任务说明: 续写下面这篇 HDU 4617 解题报告,从最后一行之后接着写。

阅读材料:
»»

首页 > ACM题库 > HDU-杭电 > HDU 4617-Weapon-计算几何-[解题报告]HOJ
2015
09-17

HDU 4617-Weapon-计算几何-[解题报告]HOJ

Weapon

问题描述 :

  Doctor D. are researching for a horrific weapon. The muzzle of the weapon is a circle. When it fires, rays form a cylinder that runs through the circle verticality in both side. If one cylinder of rays touch another, there will be an horrific explosion. Originally, all circles can rotate easily. But for some unknown reasons they can not rotate any more. If these weapon can also make an explosion, then Doctor D. is lucky that he can also test the power of the weapon. If not, he would try to make an explosion by other means. One way is to find a medium to connect two cylinder. But he need to know the minimum length of medium he will prepare. When the medium connect the surface of the two cylinder, it may make an explosion.

输入:

  The first line contains an integer T, indicating the number of testcases. For each testcase, the first line contains one integer N(1 < N < 30), the number of weapons. Each of the next 3N lines&nbsp; contains three float numbers. Every 3 lines represent one weapon. The first line represents the coordinates of center of the circle, and the second line and the third line represent two points in the circle which surrounds the center. It is supposed that these three points are not in one straight line. All float numbers are between -1000000 to 1000000.

输出:

  The first line contains an integer T, indicating the number of testcases. For each testcase, the first line contains one integer N(1 < N < 30), the number of weapons. Each of the next 3N lines&nbsp; contains three float numbers. Every 3 lines represent one weapon. The first line represents the coordinates of center of the circle, and the second line and the third line represent two points in the circle which surrounds the center. It is supposed that these three points are not in one straight line. All float numbers are between -1000000 to 1000000.

样例输入:

3
3
0 0 0
1 0 0
0 0 1
5 2 2
5 3 2
5 2 3
10 22 -2
11 22 -1
11 22 -3
3
0 0 0
1 0 1.5
1 0 -1.5
112 115 109
114 112 110
109 114 111
-110 -121 -130
-115 -129 -140
-104 -114 -119.801961
3
0 0 0
1 0 1.5
1 0 -1.5
112 115 109
114 112 110
109 114 111
-110 -121 -130
-120 -137 -150
-98 -107 -109.603922

样例输出:

Lucky
2.32
Lucky

题目链接:http://acm.hdu.edu.cn/showproblem.php?pid=4617


题意:给出空间内的n个圆的圆心及圆上两点,即n个无限延长的光柱的截面,问这些圆柱是否会交在一起,如果不交输出最短距离,否则输出"Lucky"


思路:对于每个圆,找出其法向量直线,这样每两条法向量直线的间距减去两圆的半径和即是距离,判断该距离是否<=0即可

#include <cstdio>
#include <cstring>
#include <cstdlib>
#include <cmath>
#include <iostream>
#include <algorithm>
#include <utility>
#include <functional>
#include <vector>
#include <queue>
#include <string>
#include <set>
#include <map>
#pragma comment (linker, "/STACK:1024000000,1024000000")

««

已存数据:
»»

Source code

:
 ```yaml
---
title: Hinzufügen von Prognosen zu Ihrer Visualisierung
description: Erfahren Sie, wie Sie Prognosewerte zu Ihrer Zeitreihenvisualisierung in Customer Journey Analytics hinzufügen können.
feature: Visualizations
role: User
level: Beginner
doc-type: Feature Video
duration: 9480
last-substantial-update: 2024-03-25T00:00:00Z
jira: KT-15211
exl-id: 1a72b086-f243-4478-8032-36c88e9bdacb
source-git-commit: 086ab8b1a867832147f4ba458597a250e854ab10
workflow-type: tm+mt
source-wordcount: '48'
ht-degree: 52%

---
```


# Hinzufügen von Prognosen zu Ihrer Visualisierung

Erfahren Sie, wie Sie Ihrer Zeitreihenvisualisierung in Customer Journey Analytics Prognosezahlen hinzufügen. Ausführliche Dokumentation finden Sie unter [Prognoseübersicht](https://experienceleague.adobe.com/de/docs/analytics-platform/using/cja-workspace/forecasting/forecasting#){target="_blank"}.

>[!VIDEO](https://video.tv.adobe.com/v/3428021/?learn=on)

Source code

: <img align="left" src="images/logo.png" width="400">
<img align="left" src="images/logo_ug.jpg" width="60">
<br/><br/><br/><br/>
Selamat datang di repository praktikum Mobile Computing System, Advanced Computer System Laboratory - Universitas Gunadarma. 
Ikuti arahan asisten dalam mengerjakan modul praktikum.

««

预期输出:
#define lson l, m, rt << 1
#define rson m + 1, r, rt << 1 | 1
#define eps 1e-8
#define sign(x) ((x) > eps ? 1 : ((x) < -eps ? (-1) : (0)))

using namespace std;

typedef long long ll;

int n;

struct point
{
    double x, y, z;
    point() {}
    point(double _x, double _y, double _z)
    {
        x = _x;
        y = _y;
        z = _z;
    }
    void input()
    {
        scanf("%lf%lf%lf", &x, &y, &z);
    }
    point operator + (const point &b) const
    {
        return point(x + b.x, y + b.y, z + b.z);
    }
};

struct line
{
    point a, b;
};

struct circle
{
    point o, p1, p2;

    void input()
    {
        o.input();
        p1.input();
        p2.input();
    }
} c[100];

point xmult(point u, point v)
{
    point ret;
    ret.x = u.y * v.z - v.y * u.z;
    ret.y = u.z * v.x - u.x * v.z;
    ret.z = u.x * v.y - u.y * v.x;
    return ret;
}

double dis(point u, point v)
{
    return sqrt((u.x - v.x) * (u.x - v.x) + (u.y - v.y) * (u.y - v.y) + (u.z - v.z) * (u.z - v.z));
}

double dmult(point u, point v)
{
    return u.x * v.x + u.y * v.y + u.z * v.z;
}

point sub(point u, point v)
{
    point ret;
    ret.x = u.x - v.x;
    ret.y = u.y - v.y;
    ret.z = u.z - v.z;
    return ret;
}

double vlen(point p)
{
    return sqrt(p.x * p.x + p.y * p.y + p.z * p.z);
}

point pvec(circle s)
{
    return xmult(sub(s.o, s.p1), sub(s.p1, s.p2));
}

double linedis(line u, line v)
{
    point n = xmult(sub(u.a, u.b), sub(v.a, v.b));
    return fabs(dmult(sub(u.a, v.a), n)) / vlen(n);
}

void solve()
{
    double ans = 1e9;
    for(int i = 0; i < n; i++)
    {
        for(int j = i + 1; j < n; j++)
        {
            circle c1 = c[i], c2 = c[j];
            double r1 = dis(c[i].o, c[i].p1);
            double r2 = dis(c[j].o, c[j].p1);

            point k1 = pvec(c1);
            point k2 = pvec(c2);

            line l1, l2;
            l1.a = c1.o, l1.b = k1 + c1.o;
            l2.a = c2.o, l2.b = k2 + c2.o;

            double d = linedis(l1, l2);
            if(sign(d - r1 - r2) <= 0)
            {
                puts("Lucky");
                return ;
            }
            ans = min(ans, d - r1 - r2);
        }
    }
    printf("%.2f\n", ans);
}

int main()
{
    int t;
    scanf("%d", &t);
    while(t--)
    {
        scanf("%d", &n);
        for(int i = 0; i < n; i++)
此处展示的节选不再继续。